My decision to enter psychotherapy was a decision I made at midlife after spending fourteen years in fund-raising, volunteer coordination, and non-profit management.
I earned my Master of Social Work degree from the University of Wisconsin-Madison in May 2015 and became a Certified Advanced Practice Social Worker in the state of Wisconsin (License number 130022-121) later that same year. This qualifies me to practice psychotherapy under supervision from a Licensed Clinical Social Worker–a certification I will be able to earn after completing three thousand hours of supervised work. My supervisor is Jim McGloin.
My interest in fund-raising and non-profit management stemmed from my desire to create social change and make a positive difference. My bachelor’s degree was in Political Science and I wanted to help create change on the local and national level. I spent half my time in that career working for a large social service agency and the other half of that time working for the environmental movement.
I switched from non-profit management to psychotherapy and social work because I wanted to make a difference on a personal level instead of a system level. I realized that I had a natural affinity towards this kind of work. Working with people in a therapy setting I feel I can help people make change on their own terms. People have often found me easy to talk to. I’m very non-judgmental, and I have always followed a philosophy of “starting where people are at, instead of where I want them to be.” I usually can find common ground with people who have very different values and life experiences from mine, and I think it is important to understand people on their own terms.

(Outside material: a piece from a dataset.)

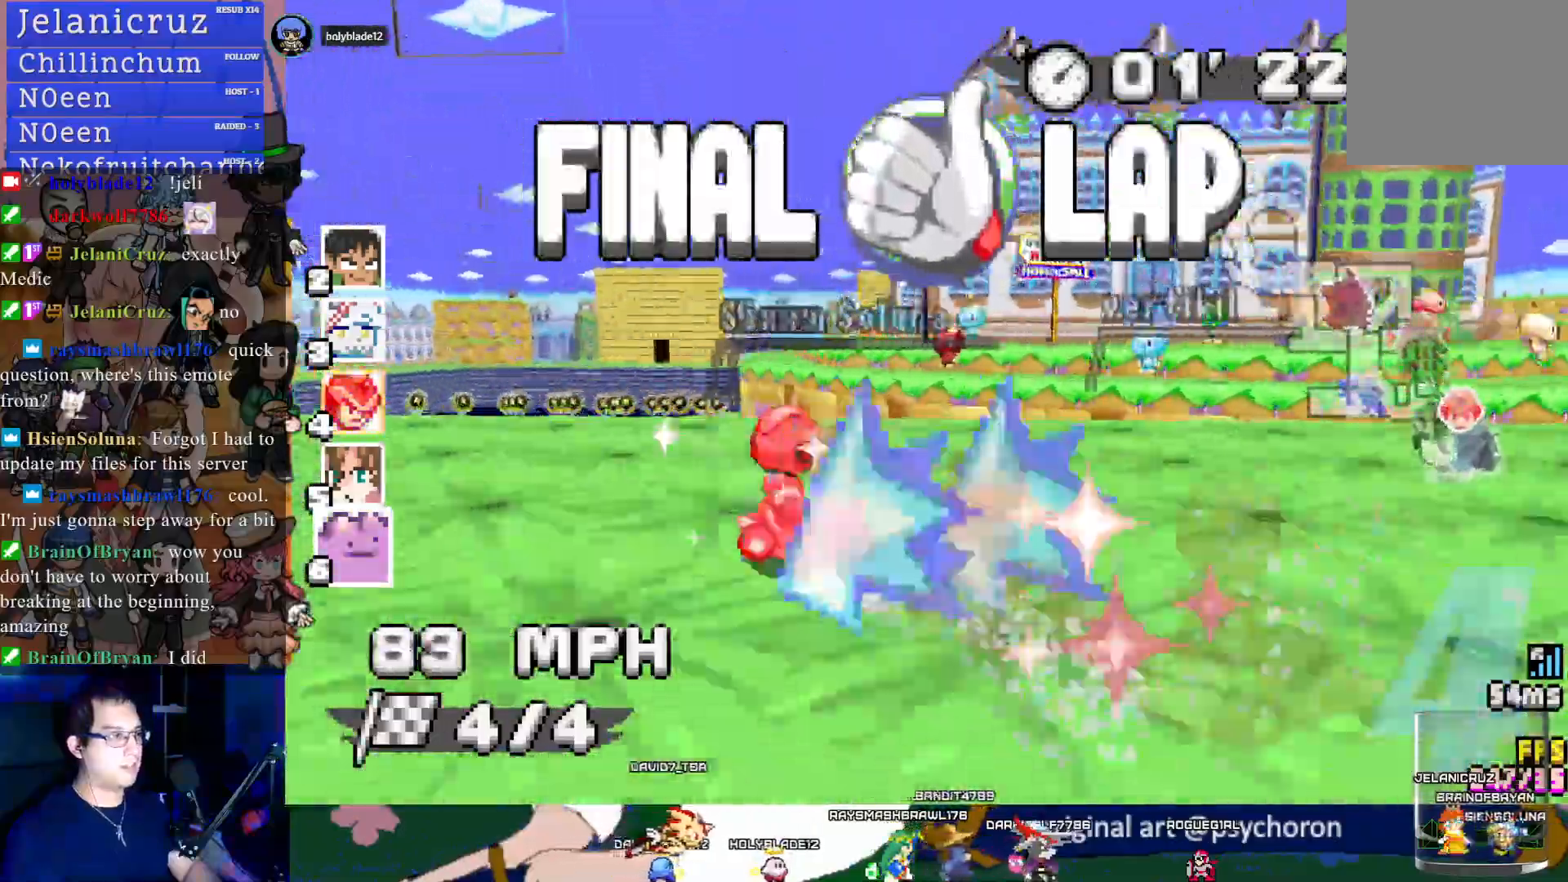
{"buttons": ["CROSS", "R1"], "left_stick": "down-right", "right_stick": "center", "events": [[283, "left_stick", "down-right"]]}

As a child, I grew up in Oak Park, Illinois, a suburb on the western edge of Chicago. The village was experience racial change when I was a child, and they made an effort to be welcoming to African-Americans. That doesn’t mean that Oak Park was an ideal place for people of all races. As I’ve gotten older, I’ve come to see racism like an onion. The village succeeded in peeling off a big part of the first layer, but there were still many other layers to uncover–and there still are. I have been in a couple of interracial dating relationships, and that helped me see how a person of a different race experiences racism and how present and persistent racism still is.
I am also passionate about fostering a sense of community. I have lived in intentional communities for about half of my adult life, and I do so because I think the modern Western lifestyle is very isolating. I think it can create negative impacts on mental health at the personal, community and societal level. That being said, I don’t think community living is for everyone. A sense of community can also be experienced even if people don’t share a living space. In any case, I have learned a lot about group dynamics and dealing with conflict, and I can apply that towards my practice.
Other random personal interests: I have been an event DJ over the years. I like a variety of music and enjoy seeing it live as well as dancing to it. My house has chickens in the backyard and we harvest their eggs. I brew my own kombucha.
So that’s a little more about me on a slightly more personal level. I’ve written this just so people can get to know me a little better. What is more important, however, is how I can help you and meet your needs.